— DATASET ENTRIES —

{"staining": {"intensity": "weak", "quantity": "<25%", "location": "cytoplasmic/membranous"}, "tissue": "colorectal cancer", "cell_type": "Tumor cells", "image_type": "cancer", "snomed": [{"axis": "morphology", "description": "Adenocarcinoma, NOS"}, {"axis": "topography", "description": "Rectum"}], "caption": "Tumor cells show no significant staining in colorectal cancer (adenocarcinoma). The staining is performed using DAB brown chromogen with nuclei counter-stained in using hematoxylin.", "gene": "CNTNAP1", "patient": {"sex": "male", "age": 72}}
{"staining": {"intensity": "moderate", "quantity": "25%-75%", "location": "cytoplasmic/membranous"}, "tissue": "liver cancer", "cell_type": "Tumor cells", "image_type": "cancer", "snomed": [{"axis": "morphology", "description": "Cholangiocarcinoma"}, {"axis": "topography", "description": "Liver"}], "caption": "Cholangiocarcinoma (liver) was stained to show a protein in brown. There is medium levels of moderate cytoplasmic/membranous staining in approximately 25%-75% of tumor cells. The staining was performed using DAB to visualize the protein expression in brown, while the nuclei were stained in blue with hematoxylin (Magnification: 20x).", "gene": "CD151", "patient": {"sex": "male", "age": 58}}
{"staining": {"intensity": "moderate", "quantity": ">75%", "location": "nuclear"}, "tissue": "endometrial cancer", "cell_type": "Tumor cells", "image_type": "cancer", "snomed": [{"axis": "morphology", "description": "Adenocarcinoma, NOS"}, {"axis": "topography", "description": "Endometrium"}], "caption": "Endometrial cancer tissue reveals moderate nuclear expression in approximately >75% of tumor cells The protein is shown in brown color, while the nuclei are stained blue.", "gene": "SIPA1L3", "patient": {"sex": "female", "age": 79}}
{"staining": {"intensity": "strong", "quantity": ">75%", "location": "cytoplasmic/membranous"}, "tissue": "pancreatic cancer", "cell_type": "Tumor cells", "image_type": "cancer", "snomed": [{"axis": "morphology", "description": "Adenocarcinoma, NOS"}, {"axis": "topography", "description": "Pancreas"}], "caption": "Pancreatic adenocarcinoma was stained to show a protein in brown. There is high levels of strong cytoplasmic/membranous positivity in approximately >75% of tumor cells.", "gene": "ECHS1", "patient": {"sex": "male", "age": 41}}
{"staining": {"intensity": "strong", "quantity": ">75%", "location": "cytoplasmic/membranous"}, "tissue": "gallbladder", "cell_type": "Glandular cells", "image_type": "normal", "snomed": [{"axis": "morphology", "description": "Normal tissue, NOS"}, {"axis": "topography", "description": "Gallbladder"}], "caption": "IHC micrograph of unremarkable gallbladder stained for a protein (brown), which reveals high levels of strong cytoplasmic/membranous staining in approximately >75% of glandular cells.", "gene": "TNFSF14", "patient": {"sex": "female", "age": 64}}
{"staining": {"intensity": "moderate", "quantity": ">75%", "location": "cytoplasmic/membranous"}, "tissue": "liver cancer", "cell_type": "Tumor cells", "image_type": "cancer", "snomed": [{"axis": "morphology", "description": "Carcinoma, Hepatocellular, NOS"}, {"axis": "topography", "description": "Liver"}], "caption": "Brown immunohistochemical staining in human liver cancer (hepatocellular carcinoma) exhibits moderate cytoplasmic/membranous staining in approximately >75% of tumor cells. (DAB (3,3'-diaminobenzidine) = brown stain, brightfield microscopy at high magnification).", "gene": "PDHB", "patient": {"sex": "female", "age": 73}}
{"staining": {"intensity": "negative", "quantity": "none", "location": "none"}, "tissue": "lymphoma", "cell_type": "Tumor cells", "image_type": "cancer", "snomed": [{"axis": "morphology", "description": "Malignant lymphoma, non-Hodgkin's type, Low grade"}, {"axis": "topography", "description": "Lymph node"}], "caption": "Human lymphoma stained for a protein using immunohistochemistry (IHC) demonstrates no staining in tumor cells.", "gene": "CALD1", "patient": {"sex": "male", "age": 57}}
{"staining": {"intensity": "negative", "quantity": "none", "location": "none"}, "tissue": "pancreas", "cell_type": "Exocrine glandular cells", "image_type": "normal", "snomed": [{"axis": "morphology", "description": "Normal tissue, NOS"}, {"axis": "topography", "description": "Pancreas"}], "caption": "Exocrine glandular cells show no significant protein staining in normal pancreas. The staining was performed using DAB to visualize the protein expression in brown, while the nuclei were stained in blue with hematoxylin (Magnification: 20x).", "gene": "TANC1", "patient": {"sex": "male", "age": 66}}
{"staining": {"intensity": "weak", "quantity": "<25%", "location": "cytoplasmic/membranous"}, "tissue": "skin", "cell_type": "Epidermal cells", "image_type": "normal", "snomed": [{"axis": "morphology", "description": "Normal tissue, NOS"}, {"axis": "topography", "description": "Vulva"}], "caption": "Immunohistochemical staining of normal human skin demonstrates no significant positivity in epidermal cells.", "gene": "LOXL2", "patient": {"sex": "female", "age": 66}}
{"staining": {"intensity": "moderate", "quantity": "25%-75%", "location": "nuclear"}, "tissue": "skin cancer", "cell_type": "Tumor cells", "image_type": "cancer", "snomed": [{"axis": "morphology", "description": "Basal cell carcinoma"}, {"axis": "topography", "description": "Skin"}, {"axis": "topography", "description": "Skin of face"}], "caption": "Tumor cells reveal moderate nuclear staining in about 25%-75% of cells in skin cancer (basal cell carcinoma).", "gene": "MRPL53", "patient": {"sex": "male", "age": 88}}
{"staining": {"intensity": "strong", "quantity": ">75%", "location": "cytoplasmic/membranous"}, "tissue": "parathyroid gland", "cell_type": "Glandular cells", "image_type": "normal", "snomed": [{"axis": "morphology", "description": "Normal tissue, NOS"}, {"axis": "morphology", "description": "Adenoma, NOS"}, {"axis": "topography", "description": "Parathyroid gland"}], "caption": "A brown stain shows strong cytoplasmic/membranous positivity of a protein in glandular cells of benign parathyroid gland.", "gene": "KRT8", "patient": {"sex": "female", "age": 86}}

— YOUR INSTRUCTIONS —
Within the listing above, the range opens at the line with "immunohistochemical staining in" and closes at the line with "glandular cells show". Reproduce exactly the lines of that range, including both ends.

— SOLUTION FOR THIS PROBLEM —
{"staining": {"intensity": "moderate", "quantity": ">75%", "location": "cytoplasmic/membranous"}, "tissue": "liver cancer", "cell_type": "Tumor cells", "image_type": "cancer", "snomed": [{"axis": "morphology", "description": "Carcinoma, Hepatocellular, NOS"}, {"axis": "topography", "description": "Liver"}], "caption": "Brown immunohistochemical staining in human liver cancer (hepatocellular carcinoma) exhibits moderate cytoplasmic/membranous staining in approximately >75% of tumor cells. (DAB (3,3'-diaminobenzidine) = brown stain, brightfield microscopy at high magnification).", "gene": "PDHB", "patient": {"sex": "female", "age": 73}}
{"staining": {"intensity": "negative", "quantity": "none", "location": "none"}, "tissue": "lymphoma", "cell_type": "Tumor cells", "image_type": "cancer", "snomed": [{"axis": "morphology", "description": "Malignant lymphoma, non-Hodgkin's type, Low grade"}, {"axis": "topography", "description": "Lymph node"}], "caption": "Human lymphoma stained for a protein using immunohistochemistry (IHC) demonstrates no staining in tumor cells.", "gene": "CALD1", "patient": {"sex": "male", "age": 57}}
{"staining": {"intensity": "negative", "quantity": "none", "location": "none"}, "tissue": "pancreas", "cell_type": "Exocrine glandular cells", "image_type": "normal", "snomed": [{"axis": "morphology", "description": "Normal tissue, NOS"}, {"axis": "topography", "description": "Pancreas"}], "caption": "Exocrine glandular cells show no significant protein staining in normal pancreas. The staining was performed using DAB to visualize the protein expression in brown, while the nuclei were stained in blue with hematoxylin (Magnification: 20x).", "gene": "TANC1", "patient": {"sex": "male", "age": 66}}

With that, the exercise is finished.